:: PROBLEM ::
Quote exactly the lines from the one with "(523, 1017) none" to the end of the data, both included; omit the pictures.

DATASET EXTRACT Block Start

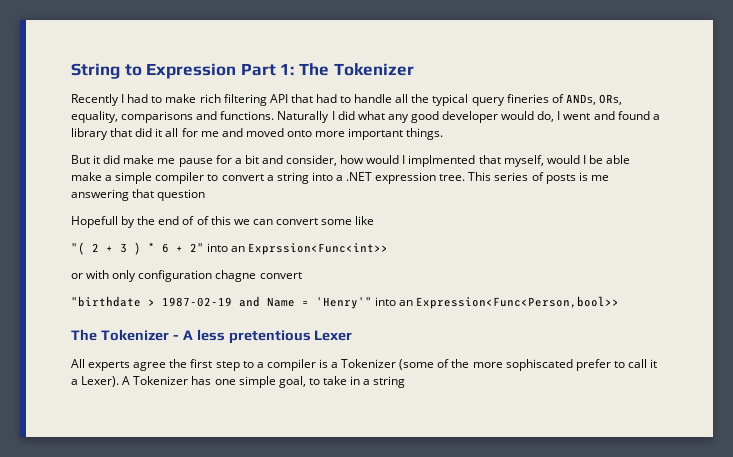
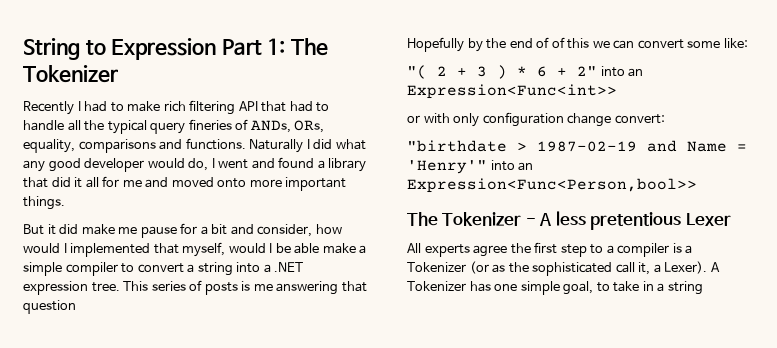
[408,155,476,167] implmented -> [70,243,151,257] implemented
[71,216,118,228] Hopefull -> [407,37,464,52] Hopefully
[355,216,375,225] like -> [723,38,748,48] like:
[248,243,389,255] Exprssion<Func<int>> -> [407,84,617,99] Expression<Func<int>>
[215,270,302,282] chagne convert -> [567,113,665,127] change convert:
[399,359,658,371] (some of the more sophiscated prefer to call it -> [469,261,651,276] (or as the sophisticated call it,

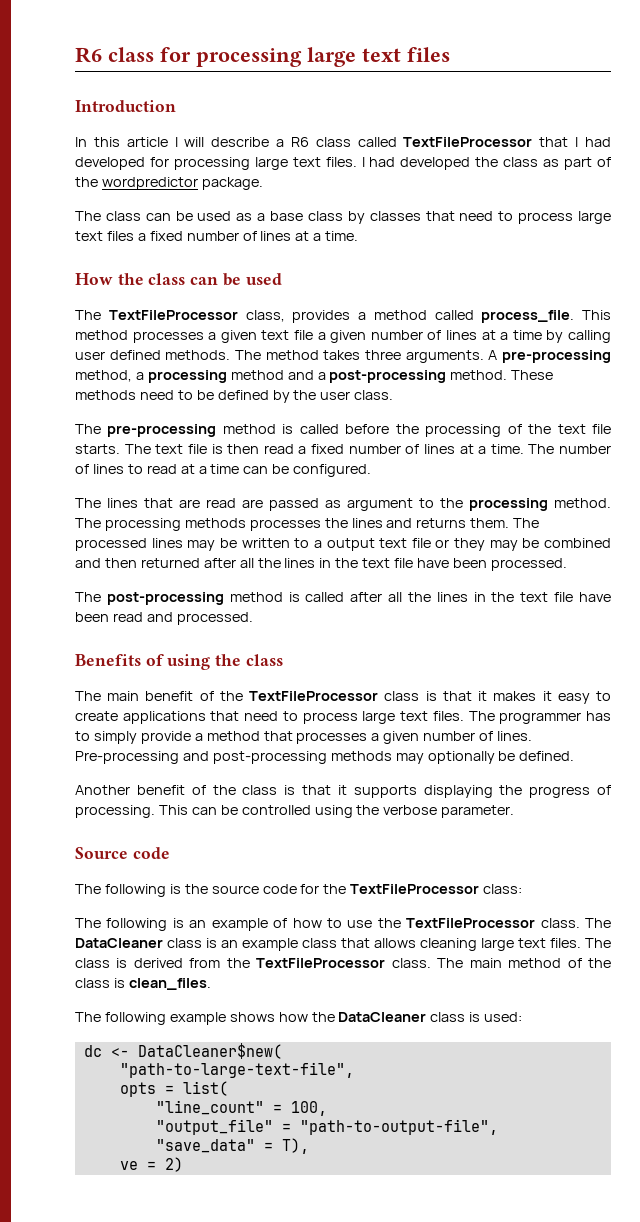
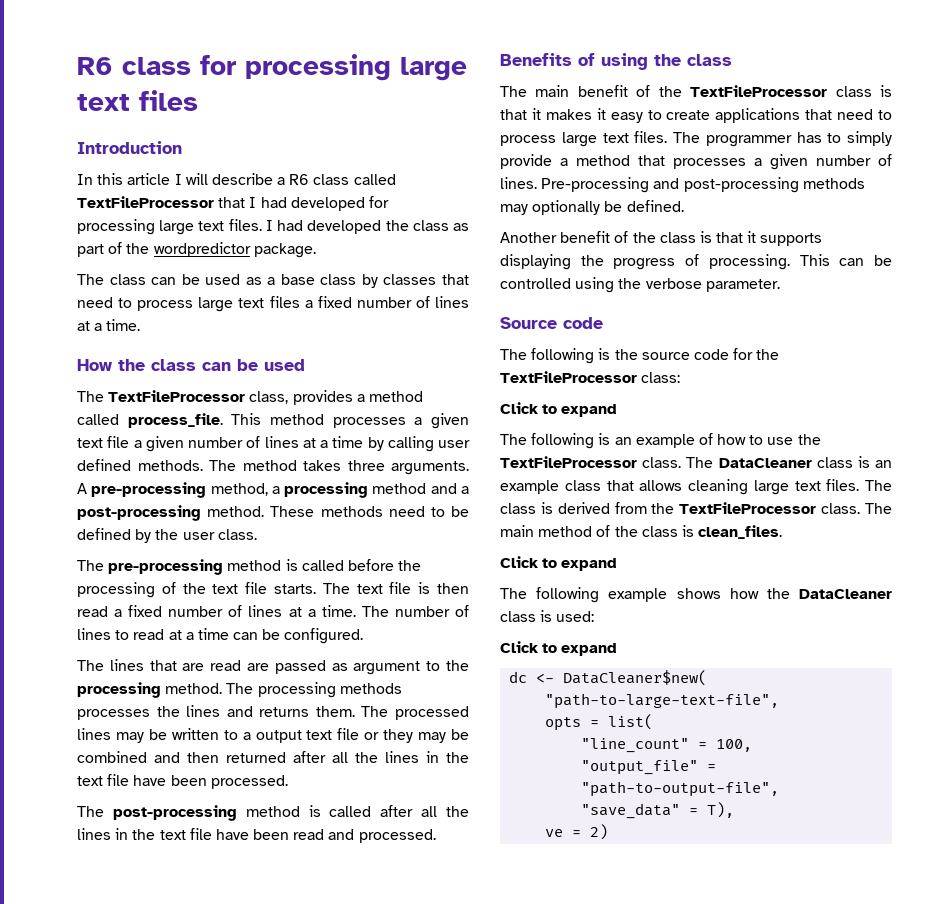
(523, 889) none -> [500,402,618,417] // Click to expand
(211, 984) none -> [500,556,618,571] // Click to expand
(523, 1017) none -> [500,641,618,656] // Click to expand

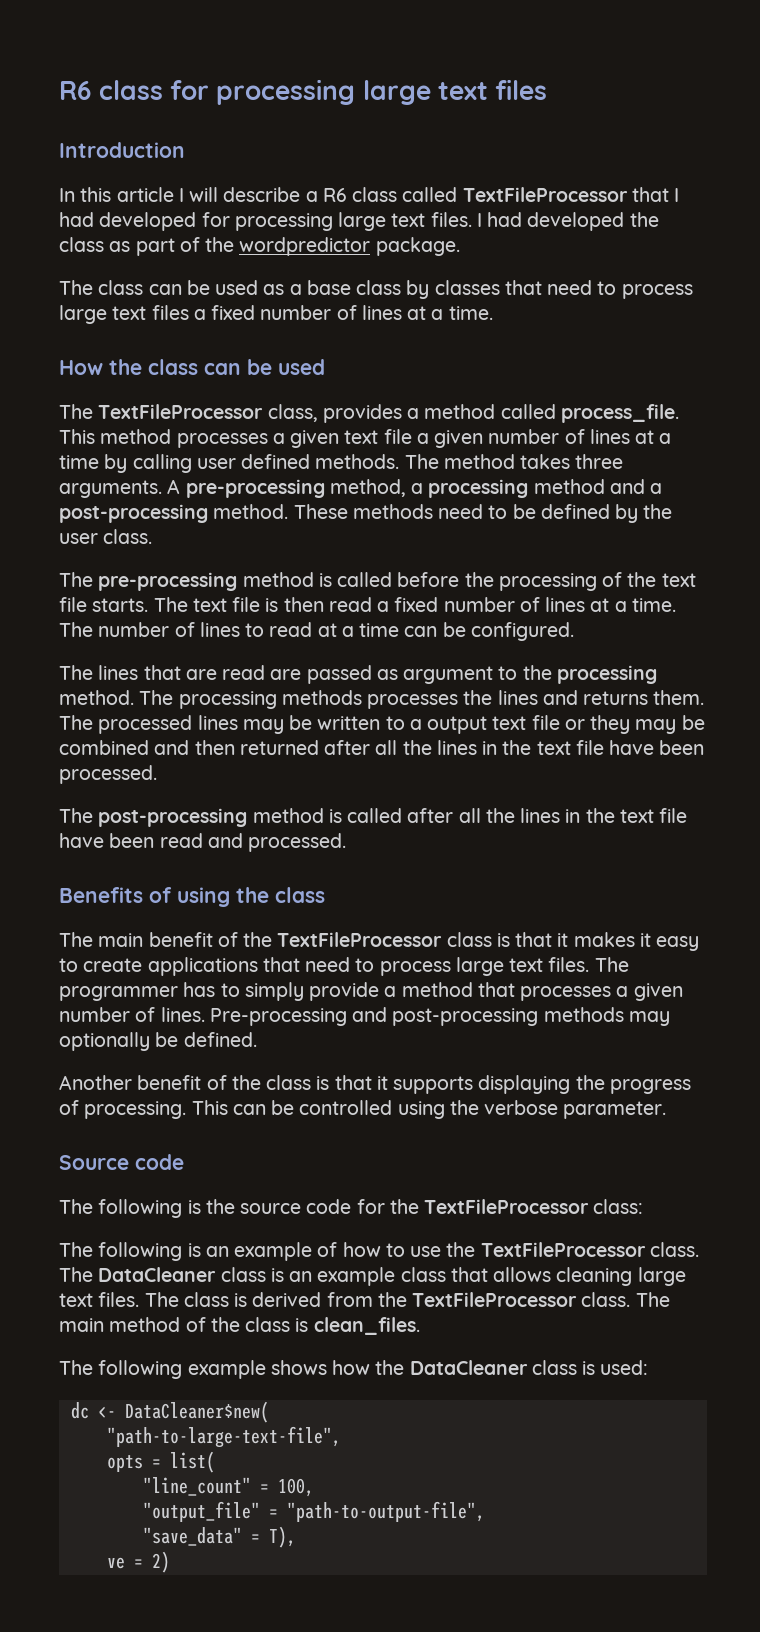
[500,402,618,417] // Click to expand -> (644, 1206) none
[500,556,618,571] // Click to expand -> (420, 1326) none
[500,641,618,656] // Click to expand -> (649, 1367) none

DATASET EXTRACT Block End

:: ANSWER SPACE ::
(523, 1017) none -> [500,641,618,656] // Click to expand

[500,402,618,417] // Click to expand -> (644, 1206) none
[500,556,618,571] // Click to expand -> (420, 1326) none
[500,641,618,656] // Click to expand -> (649, 1367) none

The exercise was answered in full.